» **Your objective**: Would you retype, word for word, the line with "- [ ] Update environment" and every line after it through the end of the records below?

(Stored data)
-----
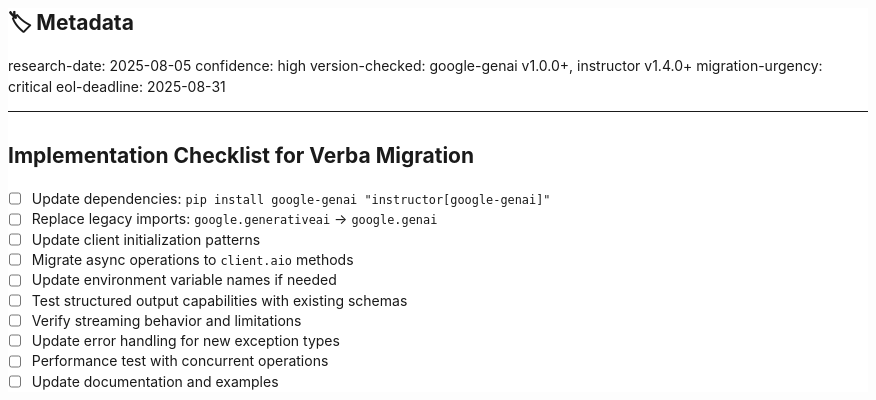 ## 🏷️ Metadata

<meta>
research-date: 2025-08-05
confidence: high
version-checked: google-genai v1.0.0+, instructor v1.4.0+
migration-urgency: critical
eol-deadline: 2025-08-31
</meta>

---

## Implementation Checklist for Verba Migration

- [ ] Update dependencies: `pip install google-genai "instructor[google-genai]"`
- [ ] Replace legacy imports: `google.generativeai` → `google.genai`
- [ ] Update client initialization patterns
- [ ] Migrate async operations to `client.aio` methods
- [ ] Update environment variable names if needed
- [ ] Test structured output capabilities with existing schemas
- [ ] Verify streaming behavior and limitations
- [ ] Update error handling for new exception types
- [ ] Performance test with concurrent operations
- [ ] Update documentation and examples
-----
» **Task output**:
- [ ] Update environment variable names if needed
- [ ] Test structured output capabilities with existing schemas
- [ ] Verify streaming behavior and limitations
- [ ] Update error handling for new exception types
- [ ] Performance test with concurrent operations
- [ ] Update documentation and examples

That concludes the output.